I wanted it not to be a victim narrative. I wanted it to be a taking stock of sort of all the things that had been erased and stolen from me as an Indigenous woman... - Leanne Betasamosake Simpson
"My nation has a lot of escape narratives. So do the Cree and the Dene and lots of other nations. I started thinking about that feeling of escape and fugitivity. Not just escaping from the violence of colonialism, but escaping into the beautiful things that make my nation. I wanted it to not be a victim narrative. I wanted it to be a taking stock of sort of all of the things that had been erased and stolen from me as an Indigenous woman in 2017, so things like land, culture, language, a sense of well-being, a feeling of safety and freedom."
From the book
Lucy, Kwe, and I walked through the neighbourhood last fall, when all the trees looked like the time Nanabush hid his Kokum in there — like the maples were being swallowed by flame-arms of red and orange. We marked each one with a spray-painted purple thunderbird so that when their leaves were gone we would know which ones were the sugar maples the following spring. Really we should be able to tell by looking at the bark and the way the branches hold themselves, but we're still too new at it. Kwe was so pregnant I made her stand back from the pain fumes. Lucy made a stencil so the thunderbird would look like a thunderbird and not the death mark the city puts on the trees when they are about to cut them down for safety reasons.

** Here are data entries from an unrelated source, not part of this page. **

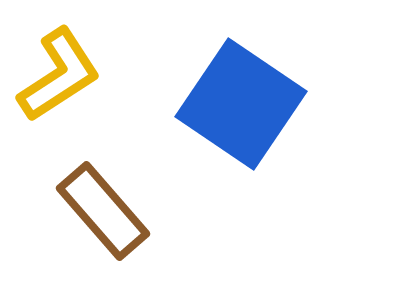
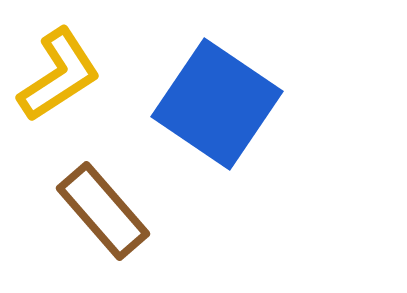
blue square: moved 24 px left
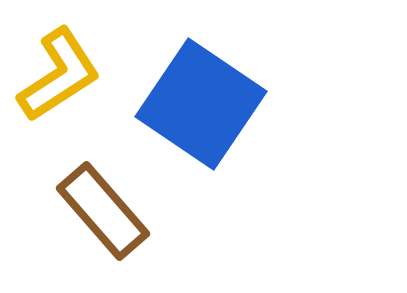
blue square: moved 16 px left
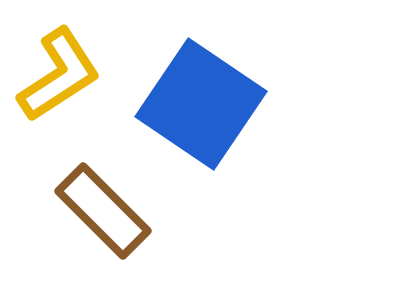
brown rectangle: rotated 4 degrees counterclockwise
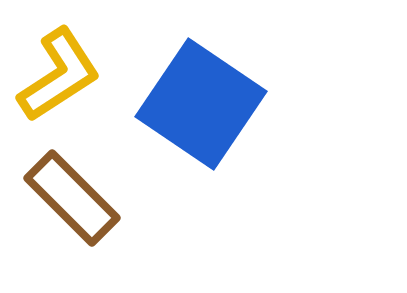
brown rectangle: moved 31 px left, 13 px up
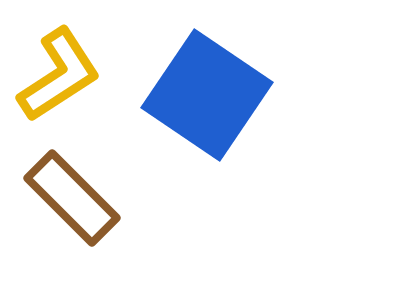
blue square: moved 6 px right, 9 px up
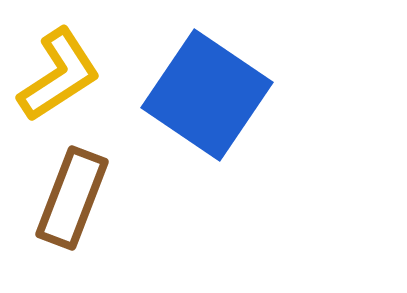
brown rectangle: rotated 66 degrees clockwise
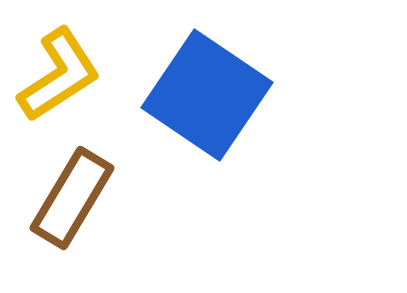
brown rectangle: rotated 10 degrees clockwise
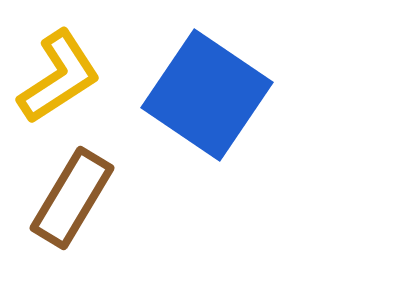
yellow L-shape: moved 2 px down
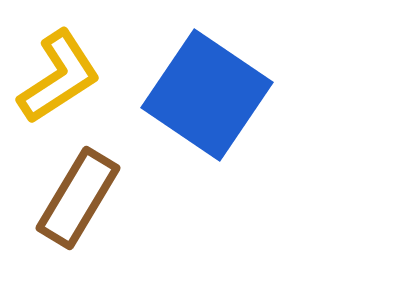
brown rectangle: moved 6 px right
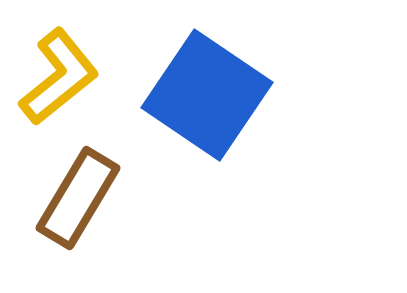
yellow L-shape: rotated 6 degrees counterclockwise
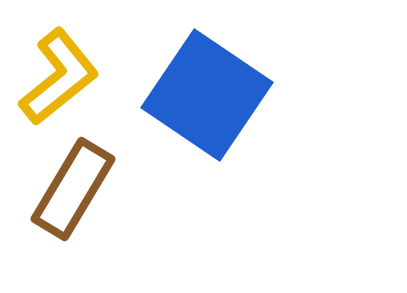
brown rectangle: moved 5 px left, 9 px up
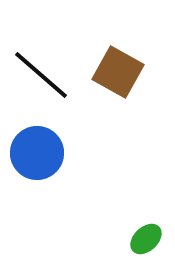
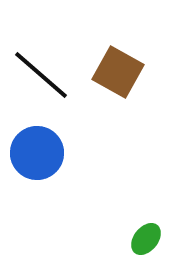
green ellipse: rotated 8 degrees counterclockwise
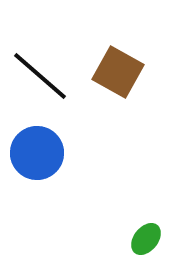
black line: moved 1 px left, 1 px down
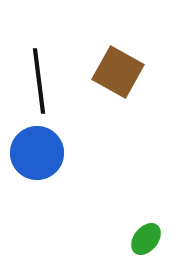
black line: moved 1 px left, 5 px down; rotated 42 degrees clockwise
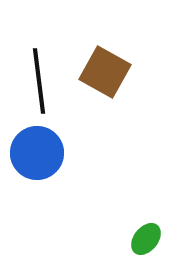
brown square: moved 13 px left
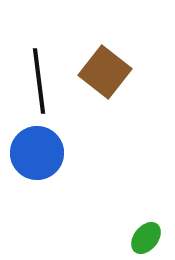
brown square: rotated 9 degrees clockwise
green ellipse: moved 1 px up
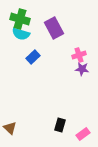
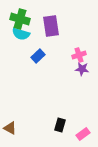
purple rectangle: moved 3 px left, 2 px up; rotated 20 degrees clockwise
blue rectangle: moved 5 px right, 1 px up
brown triangle: rotated 16 degrees counterclockwise
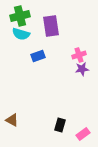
green cross: moved 3 px up; rotated 30 degrees counterclockwise
blue rectangle: rotated 24 degrees clockwise
purple star: rotated 16 degrees counterclockwise
brown triangle: moved 2 px right, 8 px up
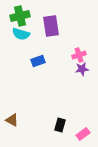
blue rectangle: moved 5 px down
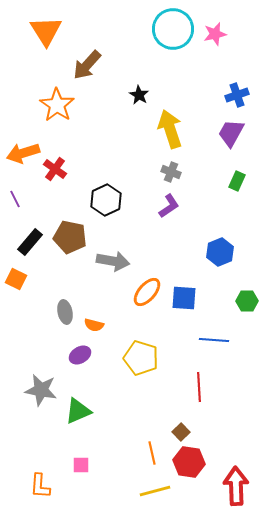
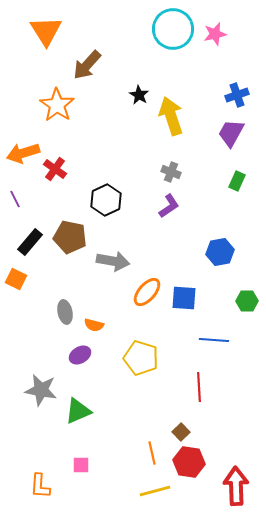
yellow arrow: moved 1 px right, 13 px up
blue hexagon: rotated 12 degrees clockwise
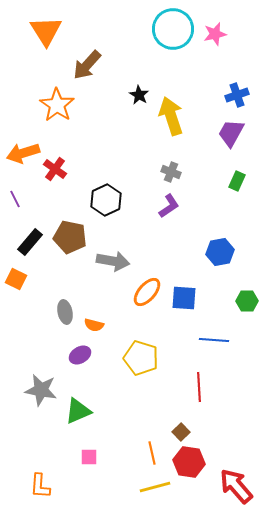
pink square: moved 8 px right, 8 px up
red arrow: rotated 39 degrees counterclockwise
yellow line: moved 4 px up
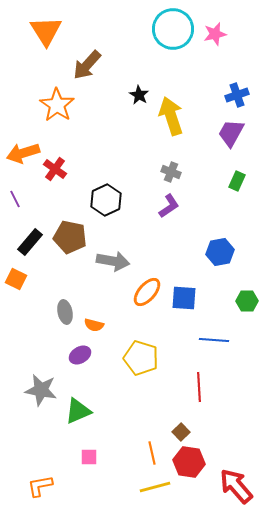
orange L-shape: rotated 76 degrees clockwise
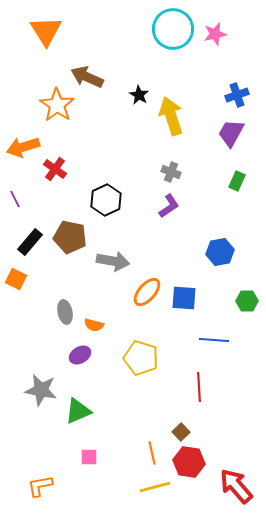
brown arrow: moved 12 px down; rotated 72 degrees clockwise
orange arrow: moved 6 px up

Now it's March, and we have thirty tin buckets, thirty new spigots, tobacco, a drill with two charged batteries, a three-eighths-of-an-inch drill bit, and thirty flyers. The neighbourhood we're going to mostly votes NDP or Liberal in provincial and federal elections, and they feel relief when they do. They have perennials instead of grass. They get organic, local vegetables delivered to their doors twice weekly, in addition to going to the farmers' market on Saturday. They're also trying to make our neighbourhood into an Ontario heritage designation; I think that mostly means you can't do renovations that make your house look like it isn't from the 1800s or rent your extra floors to the lower class.

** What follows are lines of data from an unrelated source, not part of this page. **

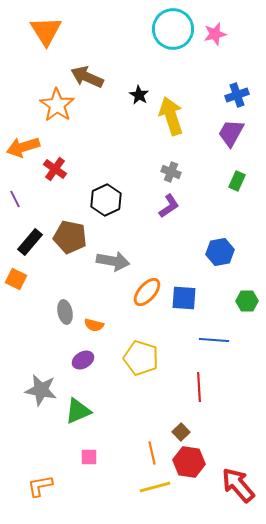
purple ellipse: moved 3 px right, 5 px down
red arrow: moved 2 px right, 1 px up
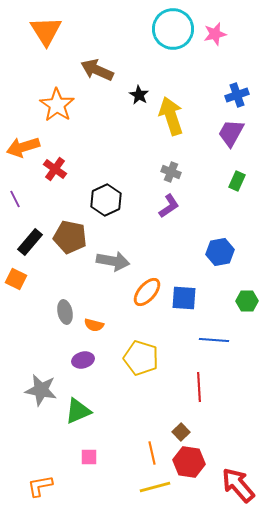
brown arrow: moved 10 px right, 7 px up
purple ellipse: rotated 15 degrees clockwise
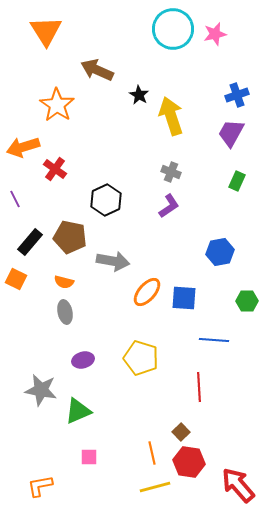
orange semicircle: moved 30 px left, 43 px up
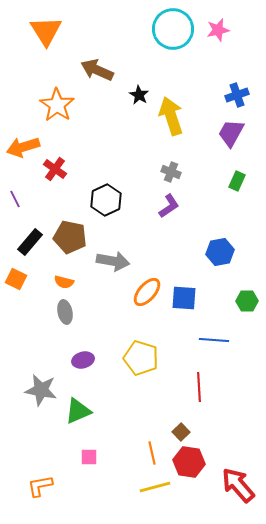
pink star: moved 3 px right, 4 px up
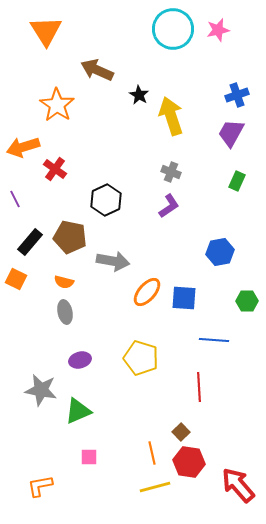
purple ellipse: moved 3 px left
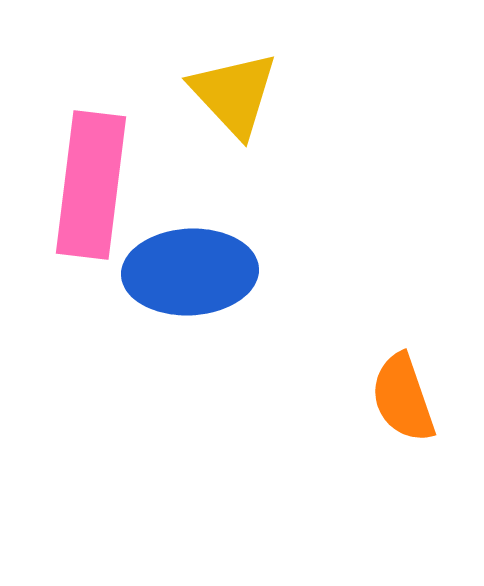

We know how to do this so they'll be into it. Hand out the flyers first. Have a community meeting. Ask permission. Listen to their paternalistic bullshit and feedback. Let them have influence. Let them bask in the plight of the Native people so they can feel self-righteous. Make them feel better, and when reconciliation comes up at the next dinner party, they can hold us up as the solution and brag to their real friends about our plight. I proofread the flyer one more time because everyone knows white people hate typos.
From This Accident of Being Lost by Leanne Betasamosake Simpson ©2017. Published by House of Anansi.